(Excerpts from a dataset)
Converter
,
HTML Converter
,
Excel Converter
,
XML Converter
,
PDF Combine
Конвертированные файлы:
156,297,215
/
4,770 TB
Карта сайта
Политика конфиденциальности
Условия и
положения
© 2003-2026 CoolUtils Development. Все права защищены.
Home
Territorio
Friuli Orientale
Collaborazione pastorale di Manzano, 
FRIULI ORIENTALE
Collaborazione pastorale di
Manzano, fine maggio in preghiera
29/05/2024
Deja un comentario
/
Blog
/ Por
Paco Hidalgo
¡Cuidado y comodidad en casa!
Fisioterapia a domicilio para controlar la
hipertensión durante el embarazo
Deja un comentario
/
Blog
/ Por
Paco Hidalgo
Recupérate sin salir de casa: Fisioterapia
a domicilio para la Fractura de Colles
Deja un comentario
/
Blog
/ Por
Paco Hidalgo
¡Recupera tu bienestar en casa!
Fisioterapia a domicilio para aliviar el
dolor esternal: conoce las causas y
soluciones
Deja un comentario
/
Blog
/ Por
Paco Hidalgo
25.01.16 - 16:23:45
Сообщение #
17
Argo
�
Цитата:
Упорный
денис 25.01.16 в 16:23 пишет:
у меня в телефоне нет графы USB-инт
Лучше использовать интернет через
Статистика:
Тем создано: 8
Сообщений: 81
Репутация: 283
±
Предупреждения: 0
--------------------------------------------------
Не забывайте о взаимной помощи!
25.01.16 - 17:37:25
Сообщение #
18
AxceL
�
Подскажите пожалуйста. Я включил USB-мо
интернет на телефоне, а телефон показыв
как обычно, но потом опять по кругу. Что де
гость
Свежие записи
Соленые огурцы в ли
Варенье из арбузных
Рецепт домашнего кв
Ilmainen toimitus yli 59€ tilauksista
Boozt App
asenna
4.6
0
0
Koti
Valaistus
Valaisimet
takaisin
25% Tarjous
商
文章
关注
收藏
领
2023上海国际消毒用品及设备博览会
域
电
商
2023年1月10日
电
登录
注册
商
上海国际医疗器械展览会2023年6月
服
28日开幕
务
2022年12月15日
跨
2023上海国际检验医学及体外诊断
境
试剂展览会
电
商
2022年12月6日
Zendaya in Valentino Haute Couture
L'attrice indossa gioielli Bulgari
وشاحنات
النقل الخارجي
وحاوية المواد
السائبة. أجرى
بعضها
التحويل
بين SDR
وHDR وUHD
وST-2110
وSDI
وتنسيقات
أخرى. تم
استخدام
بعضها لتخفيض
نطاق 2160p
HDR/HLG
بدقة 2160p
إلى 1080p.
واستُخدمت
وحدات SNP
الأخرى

ASSIGNED TASK: Would you write out the data exactly as it reads?

TASK SOLUTION:
Converter
,
HTML Converter
,
Excel Converter
,
XML Converter
,
PDF Combine
Конвертированные файлы:
156,297,215
/
4,770 TB
Карта сайта
Политика конфиденциальности
Условия и
положения
© 2003-2026 CoolUtils Development. Все права защищены.
Home
Territorio
Friuli Orientale
Collaborazione pastorale di Manzano, 
FRIULI ORIENTALE
Collaborazione pastorale di
Manzano, fine maggio in preghiera
29/05/2024
Deja un comentario
/
Blog
/ Por
Paco Hidalgo
¡Cuidado y comodidad en casa!
Fisioterapia a domicilio para controlar la
hipertensión durante el embarazo
Deja un comentario
/
Blog
/ Por
Paco Hidalgo
Recupérate sin salir de casa: Fisioterapia
a domicilio para la Fractura de Colles
Deja un comentario
/
Blog
/ Por
Paco Hidalgo
¡Recupera tu bienestar en casa!
Fisioterapia a domicilio para aliviar el
dolor esternal: conoce las causas y
soluciones
Deja un comentario
/
Blog
/ Por
Paco Hidalgo
25.01.16 - 16:23:45
Сообщение #
17
Argo
�
Цитата:
Упорный
денис 25.01.16 в 16:23 пишет:
у меня в телефоне нет графы USB-инт
Лучше использовать интернет через
Статистика:
Тем создано: 8
Сообщений: 81
Репутация: 283
±
Предупреждения: 0
--------------------------------------------------
Не забывайте о взаимной помощи!
25.01.16 - 17:37:25
Сообщение #
18
AxceL
�
Подскажите пожалуйста. Я включил USB-мо
интернет на телефоне, а телефон показыв
как обычно, но потом опять по кругу. Что де
гость
Свежие записи
Соленые огурцы в ли
Варенье из арбузных
Рецепт домашнего кв
Ilmainen toimitus yli 59€ tilauksista
Boozt App
asenna
4.6
0
0
Koti
Valaistus
Valaisimet
takaisin
25% Tarjous
商
文章
关注
收藏
领
2023上海国际消毒用品及设备博览会
域
电
商
2023年1月10日
电
登录
注册
商
上海国际医疗器械展览会2023年6月
服
28日开幕
务
2022年12月15日
跨
2023上海国际检验医学及体外诊断
境
试剂展览会
电
商
2022年12月6日
Zendaya in Valentino Haute Couture
L'attrice indossa gioielli Bulgari
وشاحنات
النقل الخارجي
وحاوية المواد
السائبة. أجرى
بعضها
التحويل
بين SDR
وHDR وUHD
وST-2110
وSDI
وتنسيقات
أخرى. تم
استخدام
بعضها لتخفيض
نطاق 2160p
HDR/HLG
بدقة 2160p
إلى 1080p.
واستُخدمت
وحدات SNP
الأخرى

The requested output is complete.